Di Indonesia sendiri secara umum Instagram lebih populer ketimbang Snapchat. Ambil contoh sampel saja, dari sekitar 3000an temanku di Facebook, kurang lebih 1500 dari mereka juga punya akun Instagram. Sedangkan Snapchat tidak sampai 100 dari mereka. Namun jika melirik tren media sosial di kota-kota besar, para remaja dan kaum muda urban, tercatat lebih menggandrungi Snapchat. Mereka adalah generasi yang tumbuh tanpa memiliki akun Facebook. Meskipun sebagian besar dari mereka juga memiliki akun Instagram.

Penambahan, atau penjiplakan, fitur Stories ini adalah langkah strategis Facebook, sebagai pemilik Instagram, untuk tidak kehilangan pasar potensial mereka; generasi muda. Tercatat ini adalah langkah strategis kedua yang diambil Instagram untuk meraup lebih banyak pengguna di rentang usia muda. Langkah pertama mereka adalah perubahan habis-habisan tampilan antar muka aplikasi dan ikon mereka menjadi lebih kekinian.

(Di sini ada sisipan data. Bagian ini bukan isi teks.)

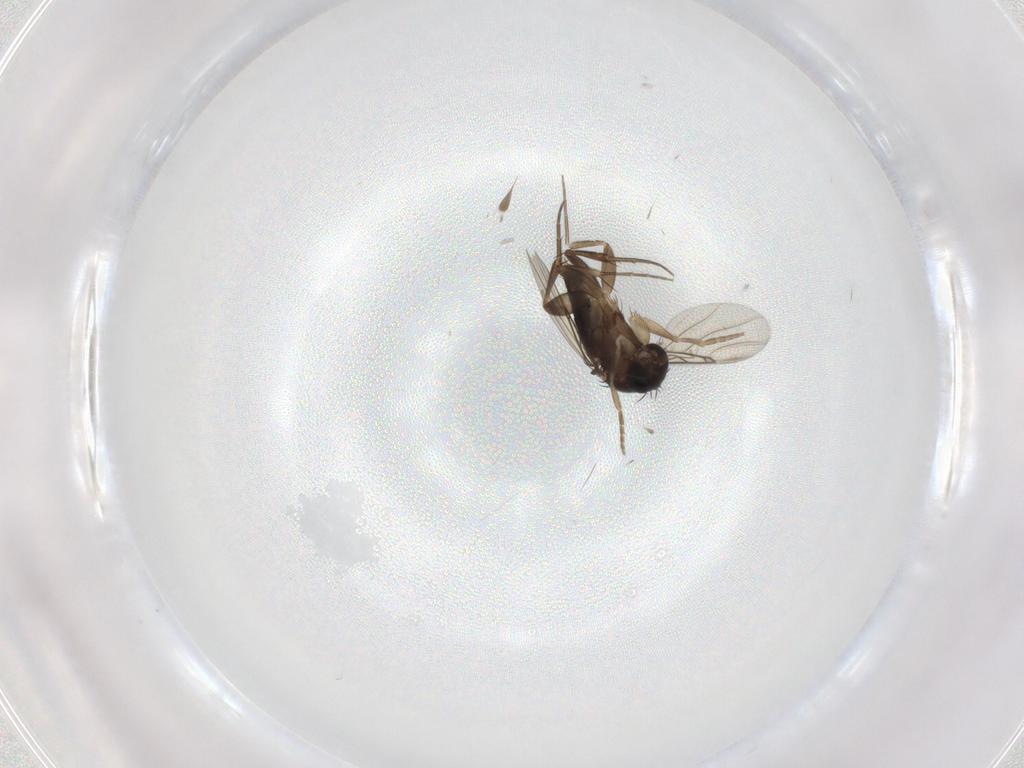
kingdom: Animalia
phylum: Arthropoda
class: Insecta
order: Diptera
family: Phoridae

Mark memang seorang yang sangat visioner. Dia betul-betul sadar bahwa inovasi yang mengedepankan target pengguna muda akan menyelamatkan Facebook dari perang antar sosial media. Hal ini terbukti dari berhasilnya Facebook menjungkal Twitter pesaing terberatnya dahulu. Kini pesaing terberat Facebook adalah Snapchat. Langkah-langkah pun telah diambil Mark untuk menjungkal saingannya itu, dimulai dari upaya akusisi Snapchat yang kemudian gagal karena ditolak mentah-mentah oleh CEO Snapchat, menghadirkan beberapa aplikasi, tercatat ada dua yakni Poke, Slingshot, dengan fungsi dan fitur serupa dengan Snapchat yang semuanya juga gagal karena tak sanggup meraih pengguna yang signifikan, hingga akusisi Instagram.

Ya, akusisi Instagram sejatinya adalah upaya serius Facebook untuk mempertahankan pasar pengguna muda. Sebab Facebook sadar, bahwa bagi kebanyakan generasi masa kini, Facebook adalah tempat bagi orang-orang tua. Dengan kata lain, tidak kekinian. Instagram adalah senjata baru Facebook untuk menjungkal Snapchat, dan sejauh ini senjata tersebut terbukti ampuh memainkan perannya.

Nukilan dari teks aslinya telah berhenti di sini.